Roy Torrens OBE

Personal information
- Full name: Robert Torrens
- Born: 17 April 1948 Derry, Northern Ireland
- Died: 23 January 2021 (aged 72)
- Batting: Right-handed
- Bowling: Right-arm fast-medium

Domestic team information
- 1966–1982: Ireland

Career statistics
| Competition | FC | LA |
| Matches | 6 | 2 |
| Runs scored | 42 | 13 |
| Batting average | 6.00 | 6.50 |
| 100s/50s | –/– | –/– |
| Top score | 17 | 9 |
| Balls bowled | 969 | 101 |
| Wickets | 26 | 2 |
| Bowling average | 15.46 | 45.50 |
| 5 wickets in innings | 2 | – |
| 10 wickets in match | – | – |
| Best bowling | 7/40 | 2/44 |
| Catches/stumpings | 1/– | –/– |
- Source: Cricinfo, 24 January 2021

= Roy Torrens =

Irish cricketer and cricket coach (1948–2021)

Robert "Roy" Torrens OBE (17 May 1948 – 23 January 2021) was an Irish cricketer, coach and manager of the Ireland cricket team between 2004 and 2016. He was also a footballer having won three amateur caps for the Northern Ireland squad.

== Career ==

Torrens was a right-handed batsman and a right-arm fast-medium bowler. He made his debut for Ireland on 20 July 1966 against Middlesex.

He represented Ireland in cricket 30 times, including six first-class appearances between 1966 and 1984, in which he took 26 wickets at the excellent average of 15.46. Overall, he took 77 wickets at an average of 25.66 with career best figures of 7/40 against Scotland in 1974 where Ireland bowled out Scotland for just 91. He also registered his highest individual score of 177 after spending an hour at the crease during a club match.

In addition, he also played professional football having represented both Derry City and Ballymena United F.C. in the Irish League Cup. He also led Northern Ireland side in a friendly match against Scotland in 1971 where he played alongside the likes of Martin O'Neill, Trevor Anderson and Tommy Craig.

He retired from cricket in 1984 and pursued his career as a selector of the Irish Cricket Union where he served from 1995 to 2000. He also served as the President of the Irish Cricket Union from 2000 to 2004. In 2004, he became the manager of the Irish men's cricket team, and headed their delegation to the 2007 Cricket World Cup. The Irish team had massive success in international cricket under his tenure as manager where Ireland shocked Pakistan, England and West Indies in the 2007, 2011 and 2015 World Cup tournaments respectively.
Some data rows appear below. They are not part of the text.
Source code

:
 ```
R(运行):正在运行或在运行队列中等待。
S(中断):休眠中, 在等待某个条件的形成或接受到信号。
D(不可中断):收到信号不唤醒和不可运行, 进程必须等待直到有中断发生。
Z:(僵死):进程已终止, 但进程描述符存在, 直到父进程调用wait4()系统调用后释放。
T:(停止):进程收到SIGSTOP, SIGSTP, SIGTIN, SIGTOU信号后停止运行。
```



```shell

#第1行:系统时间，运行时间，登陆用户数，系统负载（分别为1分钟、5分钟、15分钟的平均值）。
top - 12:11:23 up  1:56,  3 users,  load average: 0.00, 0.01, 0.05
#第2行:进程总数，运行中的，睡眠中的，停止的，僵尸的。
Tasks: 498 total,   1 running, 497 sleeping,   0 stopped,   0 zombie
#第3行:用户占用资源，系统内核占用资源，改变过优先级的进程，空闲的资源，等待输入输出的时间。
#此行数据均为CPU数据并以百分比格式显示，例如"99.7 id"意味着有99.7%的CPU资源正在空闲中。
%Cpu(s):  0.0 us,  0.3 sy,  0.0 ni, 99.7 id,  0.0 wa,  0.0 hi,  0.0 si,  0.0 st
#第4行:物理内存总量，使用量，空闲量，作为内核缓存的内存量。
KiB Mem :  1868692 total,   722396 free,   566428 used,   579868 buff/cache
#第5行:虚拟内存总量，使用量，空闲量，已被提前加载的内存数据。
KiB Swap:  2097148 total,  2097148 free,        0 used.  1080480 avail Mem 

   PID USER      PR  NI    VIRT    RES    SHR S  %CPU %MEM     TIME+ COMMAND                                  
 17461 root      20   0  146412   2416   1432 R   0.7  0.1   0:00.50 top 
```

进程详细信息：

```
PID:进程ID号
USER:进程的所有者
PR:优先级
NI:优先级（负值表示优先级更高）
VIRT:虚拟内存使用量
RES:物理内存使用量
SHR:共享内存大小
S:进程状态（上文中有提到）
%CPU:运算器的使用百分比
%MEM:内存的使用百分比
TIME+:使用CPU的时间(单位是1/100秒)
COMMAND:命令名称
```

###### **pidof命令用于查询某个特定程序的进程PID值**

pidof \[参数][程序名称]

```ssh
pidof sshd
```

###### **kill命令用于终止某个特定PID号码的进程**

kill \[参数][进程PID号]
Ireland also qualified to play in ICC T20 World Cup on four occasions under his tenure in 2009, 2010, 2012 and 2014. He served as the manager of Irish cricket team from 2004 until 2016 and also served as a pioneer of Ireland's journey to claim Test status in 2017.

Torrens was appointed an Officer of the Order of the British Empire (OBE) in the 2009 Birthday Honours "for services to Cricket and Football in Northern Ireland."

== Death ==
He died on 23 January 2021, of complications from COVID-19 at the age of 72. On 24 January 2021, Afghanistan and Ireland players observed one minute silence as a tribute to Roy Torrens prior to the second ODI match between the two teams at Abu Dhabi.